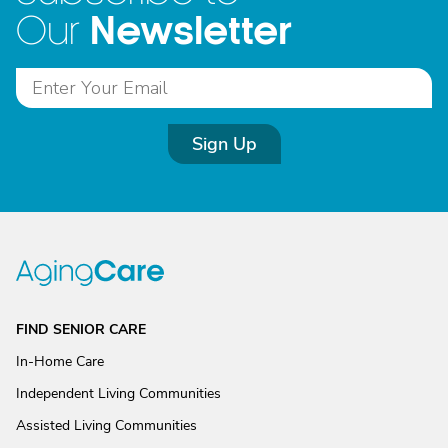
Newsletter
Our
Sign Up
FIND SENIOR CARE
In-Home Care
Independent Living Communities
Assisted Living Communities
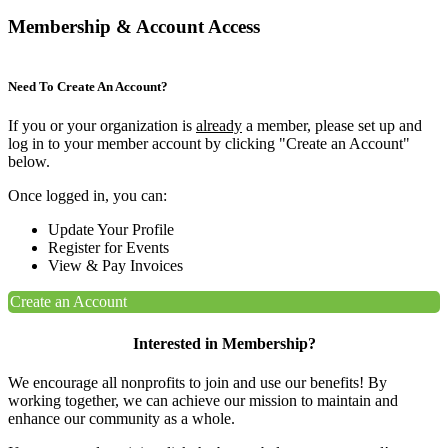
Membership & Account Access
Need To Create An Account?
If you or your organization is
already
a member, please set up and
log in to your member account by clicking "Create an Account"
below.
Once logged in, you can:
Update Your Profile
Register for Events
View & Pay Invoices
Create an Account
Interested in Membership?
We encourage all nonprofits to join and use our benefits! By
working together, we can achieve our mission to maintain and
enhance our community as a whole.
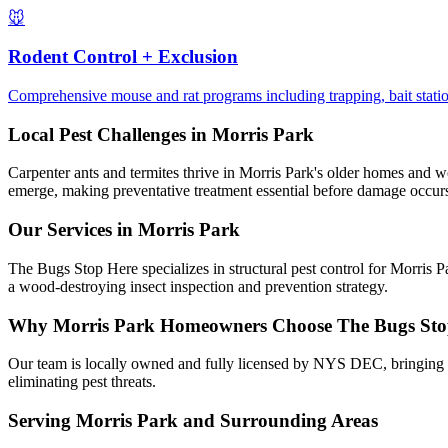
🐭
Rodent Control + Exclusion
Comprehensive mouse and rat programs including trapping, bait station
Local Pest Challenges in
Morris Park
Carpenter ants and termites thrive in Morris Park's older homes and wo
emerge, making preventative treatment essential before damage occur
Our Services in
Morris Park
The Bugs Stop Here specializes in structural pest control for Morris P
a wood-destroying insect inspection and prevention strategy.
Why
Morris Park
Homeowners Choose
The Bugs Sto
Our team is locally owned and fully licensed by NYS DEC, bringing t
eliminating pest threats.
Serving
Morris Park
and Surrounding Areas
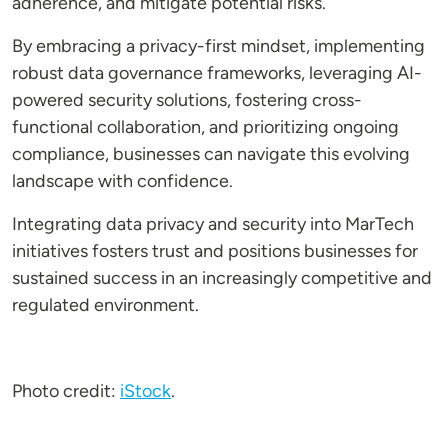
adherence, and mitigate potential risks.
By embracing a privacy-first mindset, implementing
robust data governance frameworks, leveraging AI-
powered security solutions, fostering cross-
functional collaboration, and prioritizing ongoing
compliance, businesses can navigate this evolving
landscape with confidence.
Integrating data privacy and security into MarTech
initiatives fosters trust and positions businesses for
sustained success in an increasingly competitive and
regulated environment.
Photo credit:
iStock
.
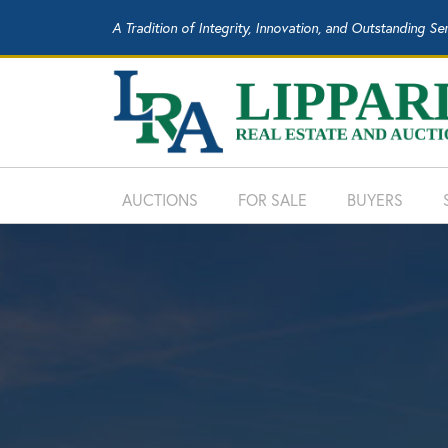
A Tradition of Integrity, Innovation, and Outstanding Se
AUCTIONS
FOR SALE
BUYERS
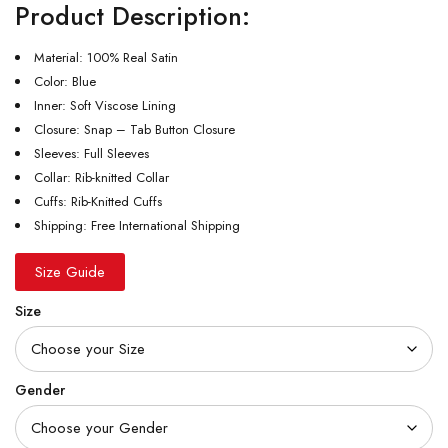
Product Description:
Material: 100% Real Satin
Color: Blue
Inner: Soft Viscose Lining
Closure: Snap – Tab Button Closure
Sleeves: Full Sleeves
Collar: Rib-knitted Collar
Cuffs: Rib-Knitted Cuffs
Shipping: Free International Shipping
Size Guide
Size
Gender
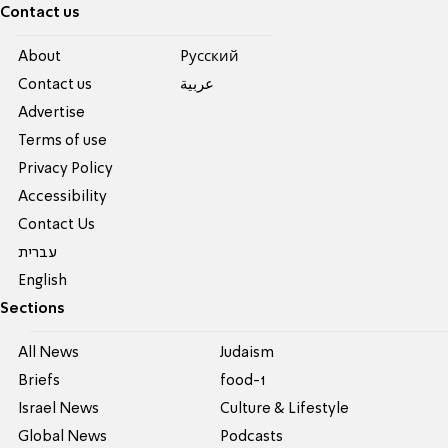
Contact us
About
Pусский
Contact us
عربية
Advertise
Terms of use
Privacy Policy
Accessibility
Contact Us
עברית
English
Sections
All News
Judaism
Briefs
food-1
Israel News
Culture & Lifestyle
Global News
Podcasts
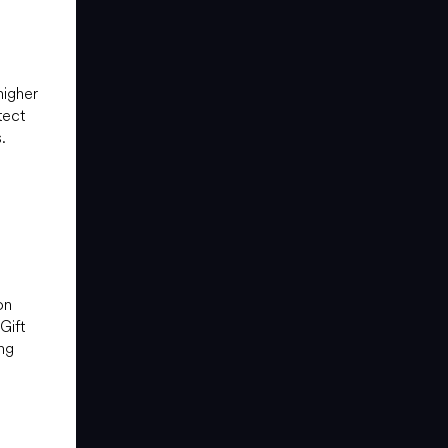
higher
tect
.
on
Gift
ng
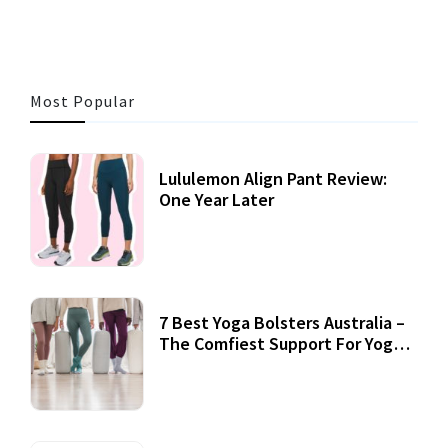
Most Popular
Lululemon Align Pant Review:
One Year Later
7 Best Yoga Bolsters Australia –
The Comfiest Support For Yoga
Practices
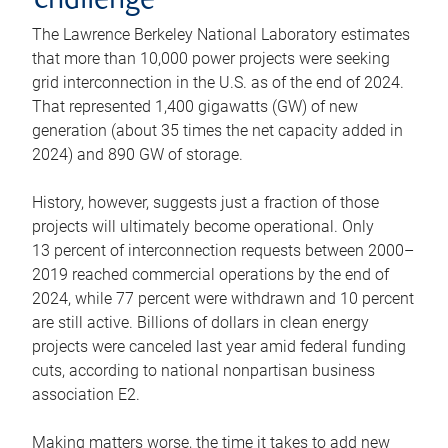
challenge
The Lawrence Berkeley National Laboratory estimates
that more than 10,000 power projects were seeking
grid interconnection in the U.S. as of the end of 2024.
That represented 1,400 gigawatts (GW) of new
generation (about 35 times the net capacity added in
2024) and 890 GW of storage.
History, however, suggests just a fraction of those
projects will ultimately become operational. Only
13 percent of interconnection requests between 2000–
2019 reached commercial operations by the end of
2024, while 77 percent were withdrawn and 10 percent
are still active. Billions of dollars in clean energy
projects were canceled last year amid federal funding
cuts, according to national nonpartisan business
association E2.
Making matters worse, the time it takes to add new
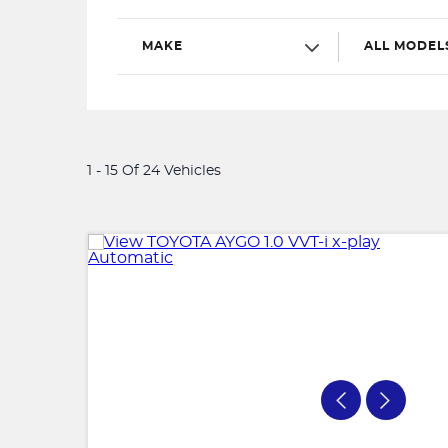
MAKE
ALL MODEL
1 - 15 Of 24 Vehicles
☆ ☆ ☆ ☆
Leave the pictures out and reproduce exactly the lines from the top of the listing above through the line with "sustained success in".

Exercise result:
Newsletter
Our
Sign Up
FIND SENIOR CARE
In-Home Care
Independent Living Communities
Assisted Living Communities
Membership & Account Access
Need To Create An Account?
If you or your organization is
already
a member, please set up and
log in to your member account by clicking "Create an Account"
below.
Once logged in, you can:
Update Your Profile
Register for Events
View & Pay Invoices
Create an Account
Interested in Membership?
We encourage all nonprofits to join and use our benefits! By
working together, we can achieve our mission to maintain and
enhance our community as a whole.
🐭
Rodent Control + Exclusion
Comprehensive mouse and rat programs including trapping, bait station
Local Pest Challenges in
Morris Park
Carpenter ants and termites thrive in Morris Park's older homes and wo
emerge, making preventative treatment essential before damage occur
Our Services in
Morris Park
The Bugs Stop Here specializes in structural pest control for Morris P
a wood-destroying insect inspection and prevention strategy.
Why
Morris Park
Homeowners Choose
The Bugs Sto
Our team is locally owned and fully licensed by NYS DEC, bringing t
eliminating pest threats.
Serving
Morris Park
and Surrounding Areas
adherence, and mitigate potential risks.
By embracing a privacy-first mindset, implementing
robust data governance frameworks, leveraging AI-
powered security solutions, fostering cross-
functional collaboration, and prioritizing ongoing
compliance, businesses can navigate this evolving
landscape with confidence.
Integrating data privacy and security into MarTech
initiatives fosters trust and positions businesses for
sustained success in an increasingly competitive and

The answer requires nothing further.